MIU, Sudie zum Maharishi-Effekt
Diese Pilotstudie war der Anstoß für weitere Forschungen, die eine größere Zahl von Städten und Bevölkerungsgruppen sowie zusätzliche soziale Variablen wie Unfallraten und die Rate gewaltsamer Todesfälle einschloss. Jede nachfolgende Studie bestätigte Maharishis Vorhersage. Da Kriminalität, Unfälle und gewaltsame Todesfälle direkt sozialen Stress widerspiegeln, zeigten diese Studien, dass die TM-Praxis Stress nicht nur beim Einzelnen, sondern auch in der gesamten Gesellschaft neutralisiert.

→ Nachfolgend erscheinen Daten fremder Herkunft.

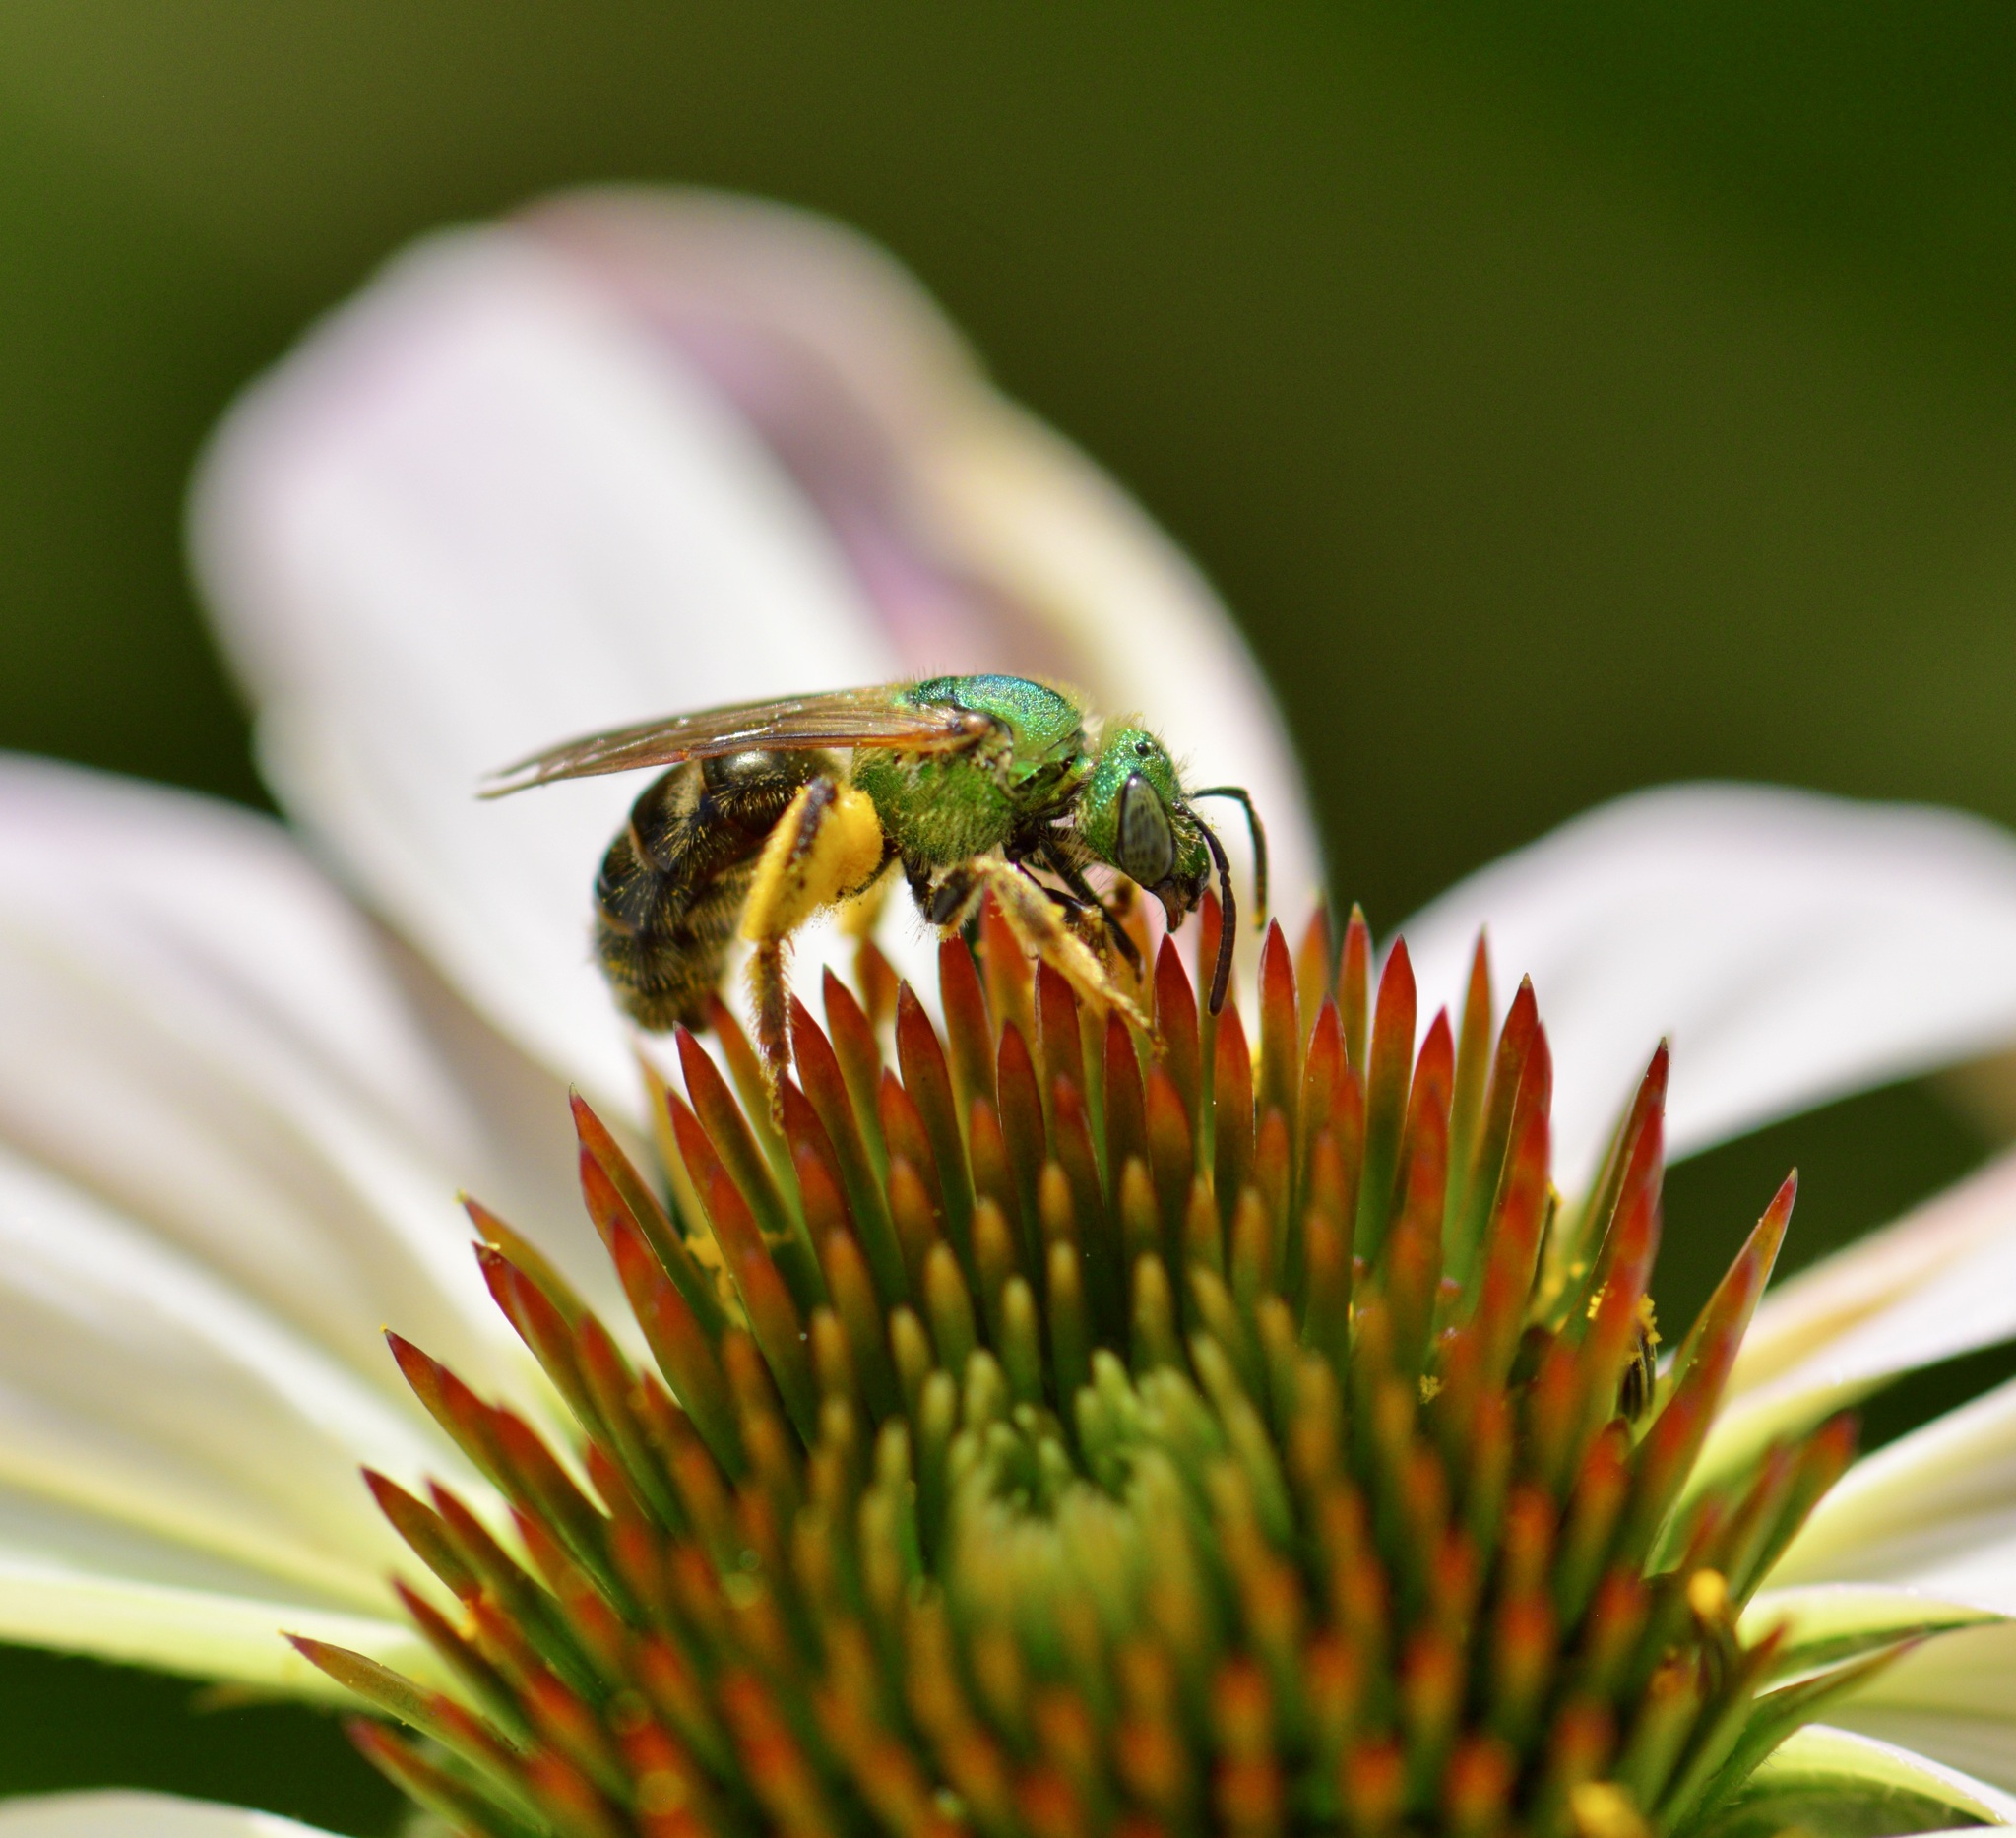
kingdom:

Zwischen 1976 und 1977 führte Maharishi ein Fortgeschrittenen-Programm ein, das TM-Sidhi-Programm, von dem er sagte, es würde den Nutzen der Transzendentalen Meditation beschleunigen.
Er sagte voraus, dass durch die Hinzunahme dieser wirkungsvollen Techniken ein noch kleinerer Prozentsatz von Menschen – nur die Quadratwurzel eines Prozents der Bevölkerung – einen Wendepunkt hin zu mehr Frieden und Harmonie in der Gesellschaft schaffen würde, insbesondere wenn Menschen die Techniken gemeinsam in Gruppen praktizierten.

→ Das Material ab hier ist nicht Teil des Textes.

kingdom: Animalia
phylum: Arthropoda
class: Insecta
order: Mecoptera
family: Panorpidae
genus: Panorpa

Dies führte zur zweiten Phase der Forschungen. Da die Anzahl der Personen, die benötigt werden, um den Effekt zu erzielen, nun so klein geworden war, konnten Gruppen von TM- und TM-Sidhi-Programmteilnehmern gezielt zusammengestellt werden, und die Wissenschaftler konnten Veränderungen der Indikatoren für sozialen Stress vor, während und nach jeder Versammlung messen. In den folgenden Jahren wurden Forschungsprojekte in der ganzen Welt durchgeführt, in verschiedenen Kulturen und mit Gruppen in unterschiedlichen Größen.
In diesen Studien wurden auch zusätzliche soziale Variablen untersucht – Todesfälle durch Kraftfahrzeuge, Selbstmorde, Infektionskrankheiten, Alkohol-, Zigaretten- und Drogenkonsum, Inflation und Arbeitslosigkeit sowie andere Messgrößen. Die Studien ergaben, dass wenn eine Gruppe groß genug war, jede dieser negativen Messgrößen kleiner wurden. Der Maharishi Effekt verbesserte sogar die internationalen Beziehungen, reduzierten die Intensität von Kriegen und verringerte den internationalen Terrorismus. Wieder und wieder wurden die Vorhersagen bestätigt und die Wissenschaftler gewannen immer größeres Wissen darüber, wie der Maharishi-Effekt funktioniert und wie Gesellschaften sich verändern können durch eine verhältnismäßig kleine Anzahl von Menschen, die das TM-Sidhi-Programm ausüben.
In diesen Studien wurden öffentlich zugängliche Statistiken verwendet, und die Ergebnisse wurden in der Regel vorhergesagt. Kein Experiment hat die vorhergesagten Ergebnisse nicht erbracht. Es wurden 54 empirische Studien durchgeführt und 28 davon in wissenschaftlichen Zeitschriften veröffentlicht.